At Thu, 7 Nov 2013 10:47:25 +0000, Mark Brown wrote:
On Wed, Nov 06, 2013 at 09:23:42PM +0100, Takashi Iwai wrote:
Secondly, more importantly, it's end-users who would suffer from the sudden death problem, not the developers. This is the production level, so you can't justify the sudden death. And, with panic() by BUG*(), developers would receive only news that machines are killed without dying messages.
With the sort of systems these things are sold into users don't have any direct access to anything that'd let them trigger problems - the devices are sold as full stack integrated systems and the system integrators don't generally differentiate between what error handling would do and direct failures that much. It is better to handle things gracefully but we need to be realistic about the benefits.

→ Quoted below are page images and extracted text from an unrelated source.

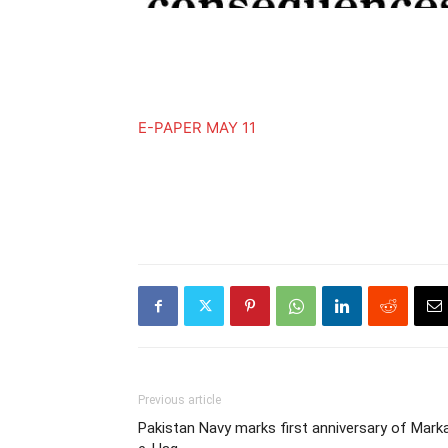
E-PAPER MAY 11
Previous article
Pakistan Navy marks first anniversary of Mark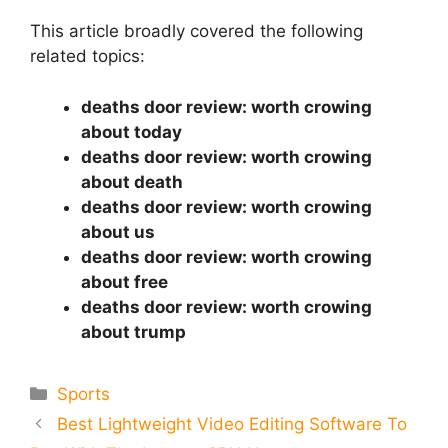
This article broadly covered the following
related topics:
deaths door review: worth crowing
about today
deaths door review: worth crowing
about death
deaths door review: worth crowing
about us
deaths door review: worth crowing
about free
deaths door review: worth crowing
about trump
Categories
Sports
Best Lightweight Video Editing Software To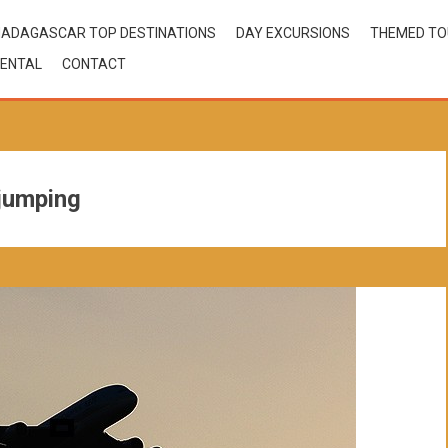
ADAGASCAR TOP DESTINATIONS
DAY EXCURSIONS
THEMED T
ENTAL
CONTACT
jumping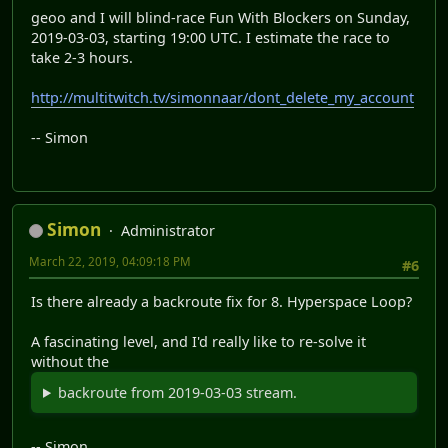
geoo and I will blind-race Fun With Blockers on Sunday,
2019-03-03, starting 19:00 UTC. I estimate the race to
take 2-3 hours.
http://multitwitch.tv/simonnaar/dont_delete_my_account
-- Simon
Simon
Administrator
March 22, 2019, 04:09:18 PM
#6
Is there already a backroute fix for 8. Hyperspace Loop?
A fascinating level, and I'd really like to re-solve it
without the
backroute from 2019-03-03 stream.
-- Simon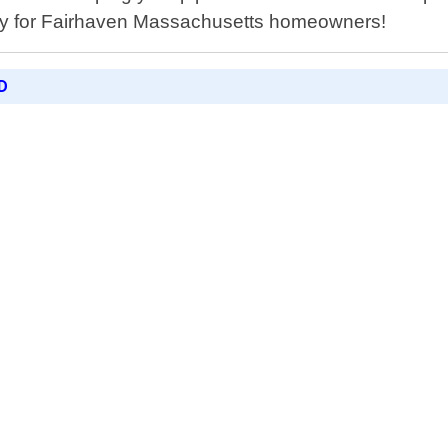
ically for Fairhaven Massachusetts homeowners!
D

Yes, and think that this is the first step. At least, we can refuse the use of BUG*() in any of merged materials in future. Leaving BUG*() is a bad sign of lazy error handling.
And, actually your vendor-lock assumption doesn't look valid any longer. There are more and more ARM-based systems that can install OS later relatively easily. Most of distros (openSUSE, Ubuntu, Fedora, etc) already provide the installation images, and I know many users of Chromebooks running such. (And I know some of them burned speakers due to the incorrect UCM setup or usage :-)
That is, ASoC is no longer a platform used only for embedded devices that vendors have controls on, but it's deployed in wider fields. There are (and will be more) end-users who are free from the vendor's system. We are still responsible for them.